As I get older, I realize that what most of us seek is the ability to express our creativity and to do so while being allowed to have a financially sustainable existence. Richard is right in stating that it's not the government's job to guarantee that reality, however it should be the government's job to implement regulations that provide accurate information to our next generations. What adds insult to injury is the absurd student loan debt that most art school graduates find themselves having to shoulder as they look for employment in the restaurant industry.


----------



## wst3 (Sep 26, 2012)

outstanding observation Kays!

But schools have become businesses too. OK, they were always businesses, but they didn't realize they could be for-profit (big profits) businesses for a long time.

Slight tangent - about ten years ago I was invited to sit on an academic advisory board at my alma mater. I did. I went to the first meeting, and there, sitting across the table, was me arch nemesis, my freshman Calc professor. UGH!

We glared at each other for a moment, and then got down to business.

Much to my surprise, I ended up siding with her, in fact I was the first to speak up against the trade-school approach they wanted to adopt. They wanted to teach, as an example, Photoshop, and drop most of the intro to fine arts classes.
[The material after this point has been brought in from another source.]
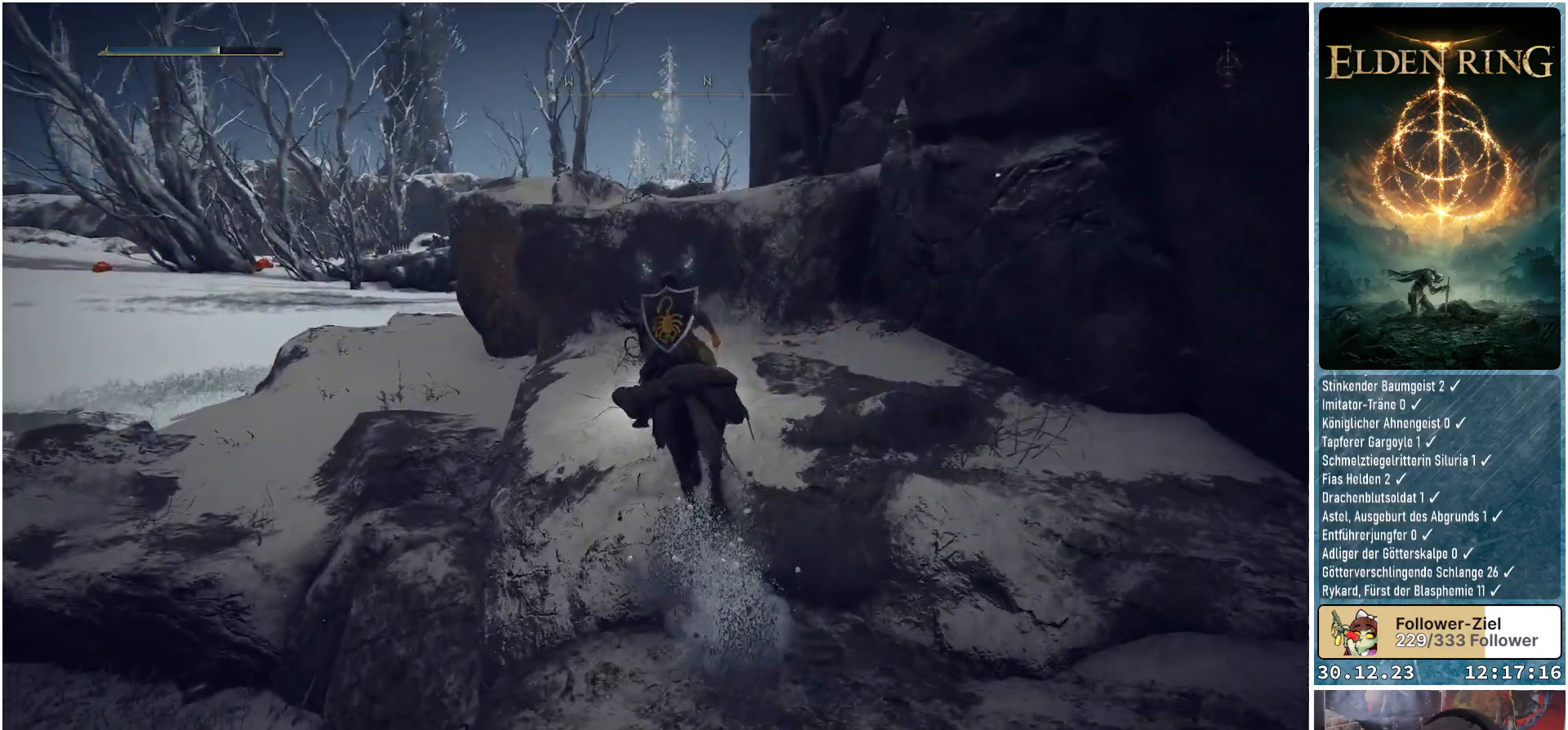
{"buttons": ["A"], "left_stick": "up", "right_stick": "center", "events": [[167, "A", "down"], [250, "A", "up"], [484, "A", "down"]]}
They wanted to do away with the math pre-reqs too.

I think there is a place for job specific training, but I'm not sure a small, independent liberal arts college is the best place for this, nor do I think it ought to be the purpose of a small liberal arts school.

But there is SO MUCH MONEY to be made teaching this sort of thing...
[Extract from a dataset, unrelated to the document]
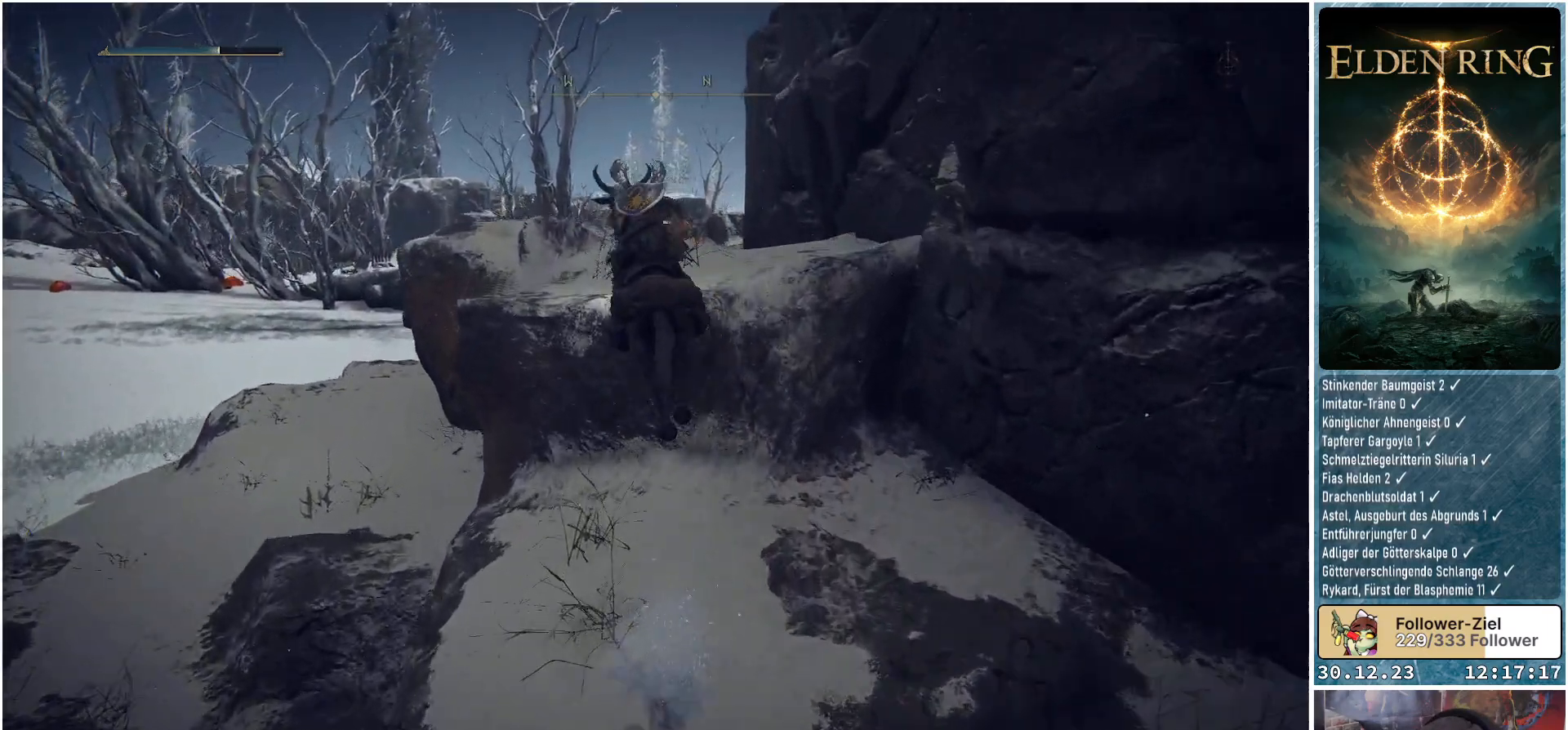
{"buttons": [], "left_stick": "up", "right_stick": "down", "events": [[83, "A", "up"], [333, "right_stick", "down"]]}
The music department was going to follow the same path, teach Pro-Tools, drop all those pesky harmony and theory classes, and especially the performance classes.

This is, allow me to mince words, stupid and short sighted.

And it leads to exactly the same sorts of problems we see elsewhere in the marketplace.

Dropping live musicians for canned music, no matter how good, and no matter how well compensated the composers and producers will be, is a kick in the teeth to anyone who appreciates live music.

The problem is, there aren't as many folks in that category as there once was.

OK, end of tangent (I learned about tangents in math class!!!!)


----------



## rgames (Sep 26, 2012)

*Re: Live TV musicians*



JJP @ Tue Sep 25 said:


> This is where your argument completely misses the mark. Society IS voting with its dollars - over a billion of them. (Yes, "billion" with a "B".) The live TV shows that use live musicians are relying on them in a bigger way than they have in half a century.


Correct.

But you've not addressed the issue: if all of those TV musicians are replaced with low-paid part-timers, do you think people will stop watching?

Doubtful. The TV shows probably aren't making billions because of the musicians.

But if people do quit watching when the musicians are replaced with low-paid part-timers then there will be pressure on the productions to increase the amount they pay so they can get better musicians. That would be a situation where people are allowed to vote with their dollars. Right now, they are not afforded the opportunity to do so.

And yes - there are way too many music majors these days. In fact, there are way too many college degrees of any kind. Colleges/Universities are businesses - very much so - that put a lot of people into debt that has no value. It seems unavoidable that student loans are, indeed, the next housing bubble: people duped into leveraging themselves into oblivion.

rgames


----------



## JJP (Sep 27, 2012)

*Re: Live TV musicians*

Agreed on the points about music schools.

I think the argument of whether people would watch if you replaced the musicians with low-paid lower-skilled people (I'll just call them "hacks") is a little more subtle than you're making it out.

The recent NFL referee situation might be a good example. Sure, they can get through it, and people will still watch, but the value of the program is seriously compromised. That will lead to a decline in ad revenue immediately and viewership over time -- probably starting on the third week or so.

I think that same argument could be used with any trade on a show. If you replace the cinematographers, costume designers, or writers with hacks, people won't immediately stop watching, but advertisers will dislike the lower quality and the value will be compromised which will affect viewership. The problem is that no one says any other trade doesn't deserve a raise.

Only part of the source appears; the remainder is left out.